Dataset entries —
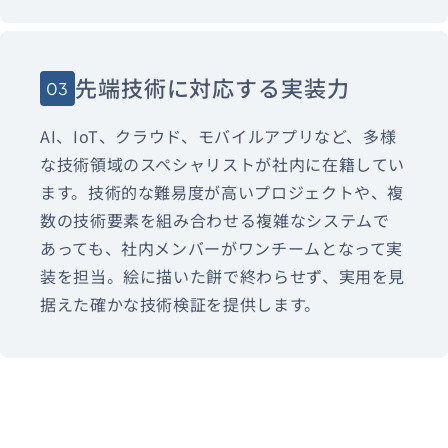
先端技術に対応する実装力
03
AI、IoT、クラウド、モバイルアプリなど、多様
な技術領域のスペシャリストが社内に在籍してい
ます。技術的な難易度が高いプロジェクトや、複
数の技術要素を組み合わせる複雑なシステムで
あっても、社内メンバーがワンチームとなって実
装を担当。絵に描いた餅で終わらせず、実用を見
据えた確かな技術検証を提供します。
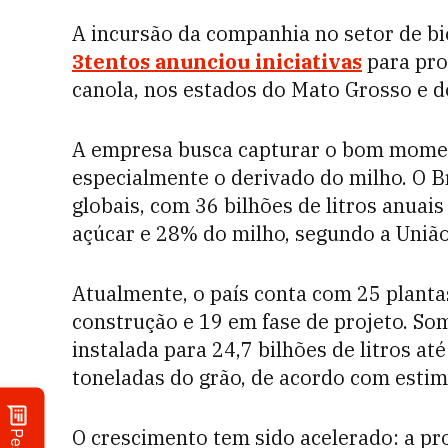
A incursão da companhia no setor de bi
3tentos anunciou iniciativas
para pro
canola, nos estados do Mato Grosso e d
A empresa busca capturar o bom mom
especialmente o derivado do milho. O B
globais, com 36 bilhões de litros anua
açúcar e 28% do milho, segundo a União
Atualmente, o país conta com 25 planta
construção e 19 em fase de projeto. So
instalada para 24,7 bilhões de litros a
toneladas do grão, de acordo com estima
O crescimento tem sido acelerado: a pro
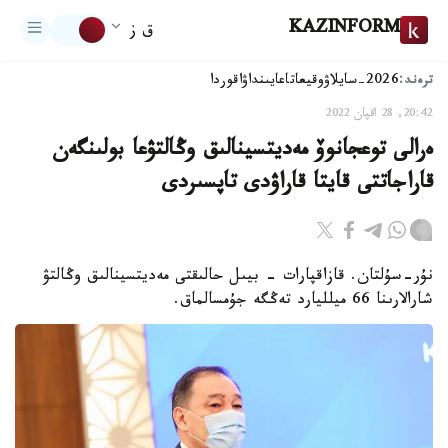
KAZINFORM
ق ز
ترەند:
2026-سايلاۋ
وقيعا
تاعايىنداۋ
اقوردا
20:42, 28 اقپان 2022
ەرالى توعجانوۆ مەديتسينالىق وڭالتۋعا بولىنگەن
قاراجاتتى قايتا قاراۋدى تاپسىردى
نۇر-سۇلتان. قازاقپارات - بيىل حالىقتى مەديتسينالىق وڭالتۋ
شارالارىنا 66 ميلليارد تەڭگە جۇمسالماق.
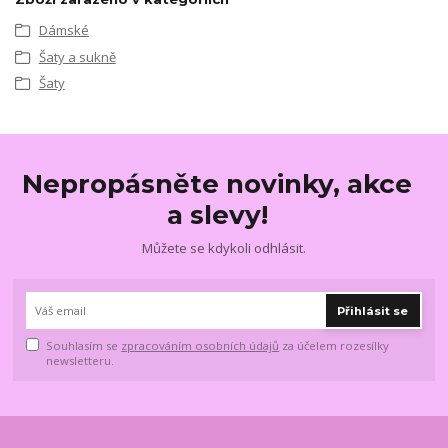
Dámské
Šaty a sukně
Šaty
Nepropásněte novinky, akce
a slevy!
Můžete se kdykoli odhlásit.
Přihlásit se
Souhlasím se
zpracováním osobních údajů
za účelem rozesílky
newsletteru.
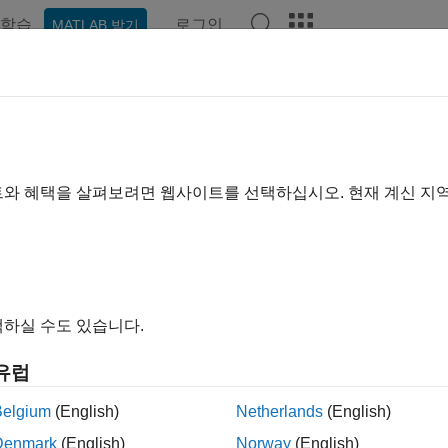
학습
로그인
MATLAB 받기
예제
함수
블록
앱
비디오
Answers
이지는 기계 번역을 사용하여 번역되었습니다. 영어 원문을 보려면
TLAB에서의 통신
트와 혜택을 살펴보려면 웹사이트를 선택하십시오. 현재 계신 지
하드웨어 구성; 네트워크에서 메시지 송수신
 연결 함수는 CAN 버스와의 물리적 연결을 확립하는 CAN 
®
ansmit Workflow
는 MATLAB
를 사용하여 CAN 메시지를 패킹
 송신을 활용할 수도 있습니다; 메시지를 로드하고 재생합니다.
C
하실 수도 있습니다.
고 언패킹하는 방법을 보여줍니다.
유럽
에서 CAN 블록을 사용하여 메시지를 송신하고 수신하는 Simul
 참조하십시오.
Belgium
(English)
Netherlands
(English)
Denmark
(English)
Norway
(English)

Brief —
What the response needs is every entry, repeated exactly, and none of the pictures.

Response below —
先端技術に対応する実装力
03
AI、IoT、クラウド、モバイルアプリなど、多様
な技術領域のスペシャリストが社内に在籍してい
ます。技術的な難易度が高いプロジェクトや、複
数の技術要素を組み合わせる複雑なシステムで
あっても、社内メンバーがワンチームとなって実
装を担当。絵に描いた餅で終わらせず、実用を見
据えた確かな技術検証を提供します。
A incursão da companhia no setor de bi
3tentos anunciou iniciativas
para pro
canola, nos estados do Mato Grosso e d
A empresa busca capturar o bom mom
especialmente o derivado do milho. O B
globais, com 36 bilhões de litros anua
açúcar e 28% do milho, segundo a União
Atualmente, o país conta com 25 planta
construção e 19 em fase de projeto. So
instalada para 24,7 bilhões de litros a
toneladas do grão, de acordo com estima
O crescimento tem sido acelerado: a pro
KAZINFORM
ق ز
ترەند:
2026-سايلاۋ
وقيعا
تاعايىنداۋ
اقوردا
20:42, 28 اقپان 2022
ەرالى توعجانوۆ مەديتسينالىق وڭالتۋعا بولىنگەن
قاراجاتتى قايتا قاراۋدى تاپسىردى
نۇر-سۇلتان. قازاقپارات - بيىل حالىقتى مەديتسينالىق وڭالتۋ
شارالارىنا 66 ميلليارد تەڭگە جۇمسالماق.
Dámské
Šaty a sukně
Šaty
Nepropásněte novinky, akce
a slevy!
Můžete se kdykoli odhlásit.
Přihlásit se
Souhlasím se
zpracováním osobních údajů
za účelem rozesílky
newsletteru.
학습
로그인
MATLAB 받기
예제
함수
블록
앱
비디오
Answers
이지는 기계 번역을 사용하여 번역되었습니다. 영어 원문을 보려면
TLAB에서의 통신
트와 혜택을 살펴보려면 웹사이트를 선택하십시오. 현재 계신 지
하드웨어 구성; 네트워크에서 메시지 송수신
 연결 함수는 CAN 버스와의 물리적 연결을 확립하는 CAN 
®
ansmit Workflow
는 MATLAB
를 사용하여 CAN 메시지를 패킹
 송신을 활용할 수도 있습니다; 메시지를 로드하고 재생합니다.
C
하실 수도 있습니다.
고 언패킹하는 방법을 보여줍니다.
유럽
에서 CAN 블록을 사용하여 메시지를 송신하고 수신하는 Simul
 참조하십시오.
Belgium
(English)
Netherlands
(English)
Denmark
(English)
Norway
(English)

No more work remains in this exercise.